Directive
Pull out every line of the material that contains the string "베이날둠". Case counts.

[Saved entries]
== Segment start ==

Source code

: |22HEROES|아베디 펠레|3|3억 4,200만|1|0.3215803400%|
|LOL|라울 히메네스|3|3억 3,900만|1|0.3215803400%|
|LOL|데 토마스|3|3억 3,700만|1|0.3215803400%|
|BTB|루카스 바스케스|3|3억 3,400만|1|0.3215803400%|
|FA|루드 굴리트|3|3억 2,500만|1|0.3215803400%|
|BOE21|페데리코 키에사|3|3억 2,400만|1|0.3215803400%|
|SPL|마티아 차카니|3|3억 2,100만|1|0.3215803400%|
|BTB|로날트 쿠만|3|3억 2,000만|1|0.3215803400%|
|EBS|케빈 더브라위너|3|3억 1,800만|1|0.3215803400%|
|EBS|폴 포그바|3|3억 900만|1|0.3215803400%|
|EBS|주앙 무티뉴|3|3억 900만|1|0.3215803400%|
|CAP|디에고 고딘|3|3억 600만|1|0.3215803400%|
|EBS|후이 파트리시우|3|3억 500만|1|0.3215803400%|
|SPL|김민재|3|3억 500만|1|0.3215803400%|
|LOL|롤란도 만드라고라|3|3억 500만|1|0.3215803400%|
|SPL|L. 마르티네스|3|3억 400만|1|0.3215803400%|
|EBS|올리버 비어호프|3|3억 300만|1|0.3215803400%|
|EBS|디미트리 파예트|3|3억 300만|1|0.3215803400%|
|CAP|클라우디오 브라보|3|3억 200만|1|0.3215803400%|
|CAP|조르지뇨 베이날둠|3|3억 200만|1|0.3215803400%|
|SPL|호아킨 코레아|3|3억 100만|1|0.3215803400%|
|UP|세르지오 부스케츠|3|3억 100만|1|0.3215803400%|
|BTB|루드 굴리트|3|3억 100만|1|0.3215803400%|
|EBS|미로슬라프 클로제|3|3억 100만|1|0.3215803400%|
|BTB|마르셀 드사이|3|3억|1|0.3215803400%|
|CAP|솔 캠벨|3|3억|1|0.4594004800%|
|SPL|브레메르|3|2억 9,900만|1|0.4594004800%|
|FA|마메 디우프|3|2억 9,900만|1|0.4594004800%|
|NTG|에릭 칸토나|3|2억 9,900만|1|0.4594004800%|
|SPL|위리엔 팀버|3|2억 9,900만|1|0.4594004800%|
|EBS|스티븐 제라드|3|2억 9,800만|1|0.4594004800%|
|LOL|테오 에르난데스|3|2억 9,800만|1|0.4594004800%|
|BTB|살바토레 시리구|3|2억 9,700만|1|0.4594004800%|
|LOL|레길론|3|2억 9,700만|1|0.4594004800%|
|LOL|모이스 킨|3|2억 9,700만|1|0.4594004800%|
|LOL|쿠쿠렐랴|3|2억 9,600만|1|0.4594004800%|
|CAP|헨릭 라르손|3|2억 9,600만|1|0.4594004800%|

== Segment end ==

Reply to the exercise
|CAP|조르지뇨 베이날둠|3|3억 200만|1|0.3215803400%|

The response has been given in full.